--- PROBLEM TO WORK ON ---
For the records below, output word for word the lines from the one with "आवश्यक कार्य गरिरहेको" up to and including the one with "خطوط قرمز، برای احقاق حقوق". No pictures.

--- DATASET RECORDS ---
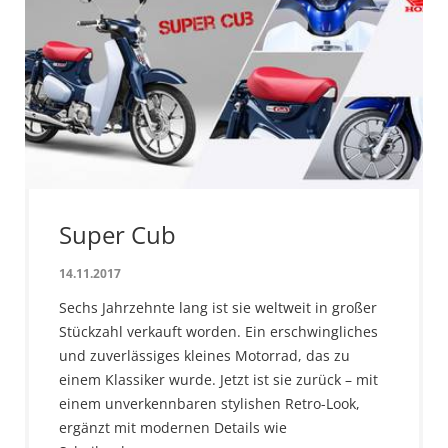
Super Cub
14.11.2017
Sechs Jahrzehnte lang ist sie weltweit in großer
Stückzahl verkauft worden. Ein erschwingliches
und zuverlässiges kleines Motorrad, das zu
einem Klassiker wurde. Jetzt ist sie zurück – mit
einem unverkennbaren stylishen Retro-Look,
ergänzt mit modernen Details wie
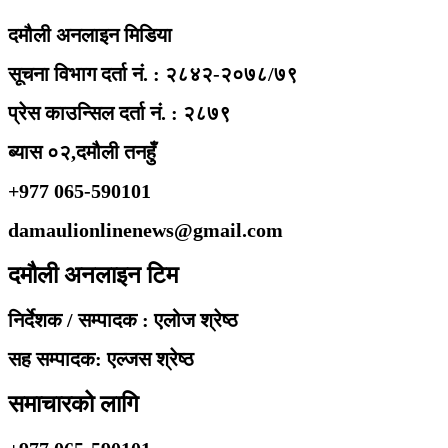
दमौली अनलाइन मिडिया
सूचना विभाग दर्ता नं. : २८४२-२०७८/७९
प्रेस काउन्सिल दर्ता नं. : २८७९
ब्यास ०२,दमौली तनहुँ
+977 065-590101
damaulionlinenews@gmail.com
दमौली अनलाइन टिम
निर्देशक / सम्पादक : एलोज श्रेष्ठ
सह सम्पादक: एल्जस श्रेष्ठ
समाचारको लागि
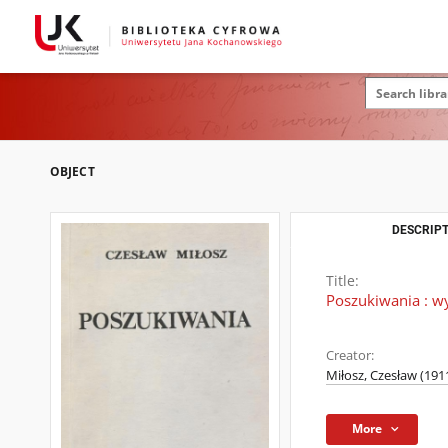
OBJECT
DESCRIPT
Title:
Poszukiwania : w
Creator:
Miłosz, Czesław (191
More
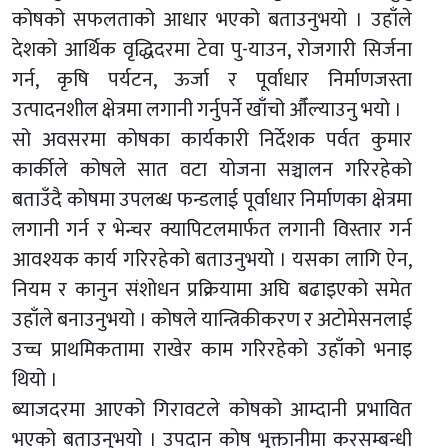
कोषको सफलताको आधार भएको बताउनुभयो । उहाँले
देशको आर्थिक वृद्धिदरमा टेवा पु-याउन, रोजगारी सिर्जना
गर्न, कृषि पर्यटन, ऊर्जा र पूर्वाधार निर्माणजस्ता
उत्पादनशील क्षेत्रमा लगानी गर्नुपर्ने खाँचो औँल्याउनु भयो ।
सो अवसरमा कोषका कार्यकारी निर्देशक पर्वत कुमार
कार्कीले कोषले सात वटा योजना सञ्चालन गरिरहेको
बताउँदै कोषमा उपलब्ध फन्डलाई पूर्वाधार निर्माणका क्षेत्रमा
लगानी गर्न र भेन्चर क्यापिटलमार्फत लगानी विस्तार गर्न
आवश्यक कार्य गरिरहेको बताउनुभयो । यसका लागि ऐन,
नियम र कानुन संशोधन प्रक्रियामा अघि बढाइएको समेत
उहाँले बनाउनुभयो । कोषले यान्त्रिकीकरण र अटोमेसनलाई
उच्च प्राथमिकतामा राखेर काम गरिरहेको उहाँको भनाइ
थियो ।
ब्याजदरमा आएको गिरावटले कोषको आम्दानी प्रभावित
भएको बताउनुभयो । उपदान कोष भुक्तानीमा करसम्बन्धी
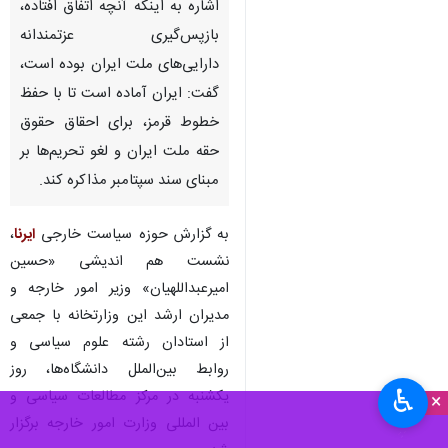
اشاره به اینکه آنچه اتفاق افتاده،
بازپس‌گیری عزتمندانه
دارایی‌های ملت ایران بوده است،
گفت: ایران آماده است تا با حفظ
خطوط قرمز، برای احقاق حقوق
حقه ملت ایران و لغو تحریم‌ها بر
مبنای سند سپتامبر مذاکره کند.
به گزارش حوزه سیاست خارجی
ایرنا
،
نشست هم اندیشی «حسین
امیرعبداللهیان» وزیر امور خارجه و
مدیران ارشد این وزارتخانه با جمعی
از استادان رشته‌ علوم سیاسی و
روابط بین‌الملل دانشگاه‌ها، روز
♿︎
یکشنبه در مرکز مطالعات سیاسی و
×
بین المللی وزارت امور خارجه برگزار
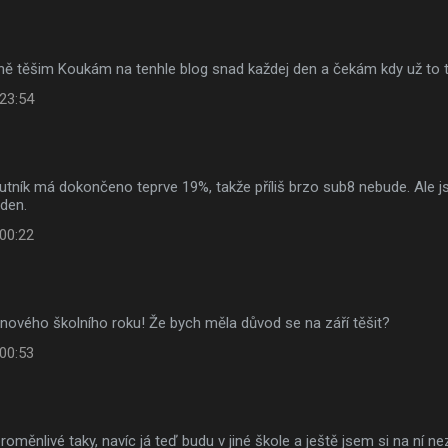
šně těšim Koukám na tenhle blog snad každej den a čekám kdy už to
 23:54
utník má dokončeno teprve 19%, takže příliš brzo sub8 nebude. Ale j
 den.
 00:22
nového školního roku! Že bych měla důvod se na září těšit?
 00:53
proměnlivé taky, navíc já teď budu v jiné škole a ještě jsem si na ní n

--- WRITTEN ANSWER ---
आवश्यक कार्य गरिरहेको बताउनुभयो । यसका लागि ऐन,
नियम र कानुन संशोधन प्रक्रियामा अघि बढाइएको समेत
उहाँले बनाउनुभयो । कोषले यान्त्रिकीकरण र अटोमेसनलाई
उच्च प्राथमिकतामा राखेर काम गरिरहेको उहाँको भनाइ
थियो ।
ब्याजदरमा आएको गिरावटले कोषको आम्दानी प्रभावित
भएको बताउनुभयो । उपदान कोष भुक्तानीमा करसम्बन्धी
اشاره به اینکه آنچه اتفاق افتاده،
بازپس‌گیری عزتمندانه
دارایی‌های ملت ایران بوده است،
گفت: ایران آماده است تا با حفظ
خطوط قرمز، برای احقاق حقوق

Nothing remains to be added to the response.